Очутившись на земле, Юрик изучил свою одежду и немного расстроился – она стала грязной, а в некоторых местах курточка даже порвалась. Но теперь важным было совсем другое. Через сад, уподобившись разведчику или индейцу, мальчишка добрался до ограды интерната, перебрался через нее и пустился через лес к реке. Самые отчаянные воспитанники время от времени проделывали такие штуки, и попавшиеся подвергались наказаниям, но Юрик знал одно – где-то на берегу реки сейчас его сказочная принцесса, Валерия Петровна. Он не смог бы ответить на прямой вопрос: чего ты ждешь от своего похода. Он не обдумывал фразы, с которой начнет разговор, потому что вообще не рассчитывал заранее свои действия. Просто повиновался зову души, которая вела его быстро и без остановок в одном направлении. На берегу пахло рекой, водорослями и сохнущими на пляже ракушками. Пройдя немного в избранном наугад направлении, Юрик нашел расстеленное покрывало и аккуратно сложенную на нем знакомую одежду. Он посмотрел на воду и увидел вдалеке голову в знакомой голубой купальной шапочке. Валерия Петровна хорошо плавала и направлялась, надо полагать, на противоположный берег.

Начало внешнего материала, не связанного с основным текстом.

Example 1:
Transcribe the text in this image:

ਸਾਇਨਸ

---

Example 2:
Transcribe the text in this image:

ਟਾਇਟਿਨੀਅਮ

Юрик быстро и беспорядочно разделся, оставшись в одних трусах, и решительно вошел в воду, которая оказалась холодной. Замешкавшись на секунду, пловец шагнул еще несколько раз, постепенно погружаясь в реку, как в могилу. Наконец, оттолкнувшись ногами от дна, он поплыл по-собачьи, поскольку по-другому не умел. Его понесло течением вдоль берега, еще несколько раз он увидел впереди голубую голову и пытался делать мощные гребки в ее сторону, но сильными эти движения казались только самому пловцу. Он отдалился от своего берега, толком не приблизившись к противоположному, быстро потерял из виду Валерию Петровну, но упорно продолжал плыть в направлении, которое полагал направлением в ее сторону. Он уставал, голова все чаще уходила под воду, он захлебывался и, вынырнув, долго отплевывался, сбивая дыхание. Потом свело ногу, а он не понимал, что происходит. Нога сама собой согнулась и заболела, потянула на дно, а не помогала выплыть. Всеми силами Юрик пытался поднять лицо над водой, но все чаще и чаще перед его глазами возникал желтый и мутный подводный мир, который не позволял сделать ни единого вдоха. Лицо его запрокинулось, вода его захлестнула, и Юрик из-под воды увидел солнце. Оно показалось ему холодным, инопланетным, враждебным и жестоким. Он попытался позвать на помощь Валерию Петровну, но желтая вода, словно жидкий свет, хлынула в его мальчишеские легкие, утопив в них последний крик, только круги разошлись на поверхности реки. Валерия Петровна благополучно выбралась на другой берег и отжимала там волосы, подставляя лицо последнему летнему солнцу и весело смеясь.

***

– Ну почему все решили рассказать какие-то жуткие истории? – воскликнула Вера.

– Можно подумать, ты поведала нам легкую и веселую, – заметил Воронцов.

– По крайней мере, у меня никто не умер!

– Тоже мне, заслуга. Если хочешь знать, твоя монахиня Евпраксия – самый жуткий персонаж из всех, возникших в наших побасенках.

– С чего ты взял?

– Сама знаешь.

– Знала бы – не спрашивала.

– Хорошо. Она бросила собственного младенца из-за неудачных отношений с мужиком.

– Она его не на улице бросила.

– Еще не хватало! Любая нормальная мать тебе скажет: жертвовать детьми из-за мужиков нельзя.

– Она не пожертвовала ребенком. Она пожертвовала собой.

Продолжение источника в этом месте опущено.